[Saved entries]
::::::::::

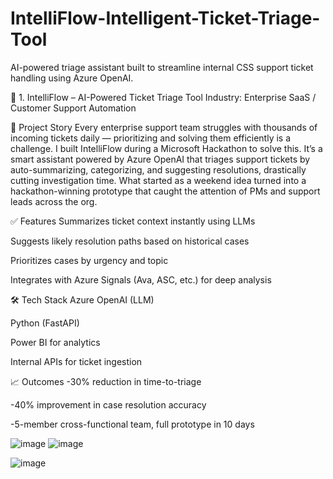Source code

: # IntelliFlow-Intelligent-Ticket-Triage-Tool
AI-powered triage assistant built to streamline internal CSS support ticket handling using Azure OpenAI.

📌 1. IntelliFlow – AI-Powered Ticket Triage Tool
Industry: Enterprise SaaS / Customer Support Automation

🧠 Project Story
Every enterprise support team struggles with thousands of incoming tickets daily — prioritizing and solving them efficiently is a challenge.
I built IntelliFlow during a Microsoft Hackathon to solve this. It’s a smart assistant powered by Azure OpenAI that triages support tickets by auto-summarizing, categorizing, and suggesting resolutions, drastically cutting investigation time.
What started as a weekend idea turned into a hackathon-winning prototype that caught the attention of PMs and support leads across the org.

✅ Features
Summarizes ticket context instantly using LLMs

Suggests likely resolution paths based on historical cases

Prioritizes cases by urgency and topic

Integrates with Azure Signals (Ava, ASC, etc.) for deep analysis

🛠 Tech Stack
Azure OpenAI (LLM)

Python (FastAPI)

Power BI for analytics

Internal APIs for ticket ingestion

📈 Outcomes
-30% reduction in time-to-triage

-40% improvement in case resolution accuracy

-5-member cross-functional team, full prototype in 10 days


![image](https://github.com/user-attachments/assets/ba13afa7-2708-4778-b4cb-e0bb8dcac44d)
![image](https://github.com/user-attachments/assets/79a6a1a4-8511-482b-993a-249c9f6b54e6)

![image](https://github.com/user-attachments/assets/e10769ae-9990-4743-8ead-432d7a9a4077)

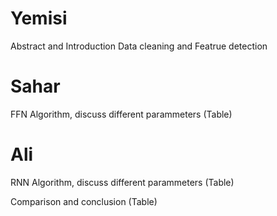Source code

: # Yemisi
Abstract and Introduction
Data cleaning and Featrue detection

# Sahar
FFN Algorithm, discuss different parammeters (Table)

# Ali
RNN Algorithm, discuss different parammeters (Table)


Comparison and conclusion (Table)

::::::::::

Your task: Retype all the records exactly and keep out every picture.

Answer box:
Source code

: # IntelliFlow-Intelligent-Ticket-Triage-Tool
AI-powered triage assistant built to streamline internal CSS support ticket handling using Azure OpenAI.

📌 1. IntelliFlow – AI-Powered Ticket Triage Tool
Industry: Enterprise SaaS / Customer Support Automation

🧠 Project Story
Every enterprise support team struggles with thousands of incoming tickets daily — prioritizing and solving them efficiently is a challenge.
I built IntelliFlow during a Microsoft Hackathon to solve this. It’s a smart assistant powered by Azure OpenAI that triages support tickets by auto-summarizing, categorizing, and suggesting resolutions, drastically cutting investigation time.
What started as a weekend idea turned into a hackathon-winning prototype that caught the attention of PMs and support leads across the org.

✅ Features
Summarizes ticket context instantly using LLMs

Suggests likely resolution paths based on historical cases

Prioritizes cases by urgency and topic

Integrates with Azure Signals (Ava, ASC, etc.) for deep analysis

🛠 Tech Stack
Azure OpenAI (LLM)

Python (FastAPI)

Power BI for analytics

Internal APIs for ticket ingestion

📈 Outcomes
-30% reduction in time-to-triage

-40% improvement in case resolution accuracy

-5-member cross-functional team, full prototype in 10 days


![image](https://github.com/user-attachments/assets/ba13afa7-2708-4778-b4cb-e0bb8dcac44d)
![image](https://github.com/user-attachments/assets/79a6a1a4-8511-482b-993a-249c9f6b54e6)

![image](https://github.com/user-attachments/assets/e10769ae-9990-4743-8ead-432d7a9a4077)

Source code

: # Yemisi
Abstract and Introduction
Data cleaning and Featrue detection

# Sahar
FFN Algorithm, discuss different parammeters (Table)

# Ali
RNN Algorithm, discuss different parammeters (Table)


Comparison and conclusion (Table)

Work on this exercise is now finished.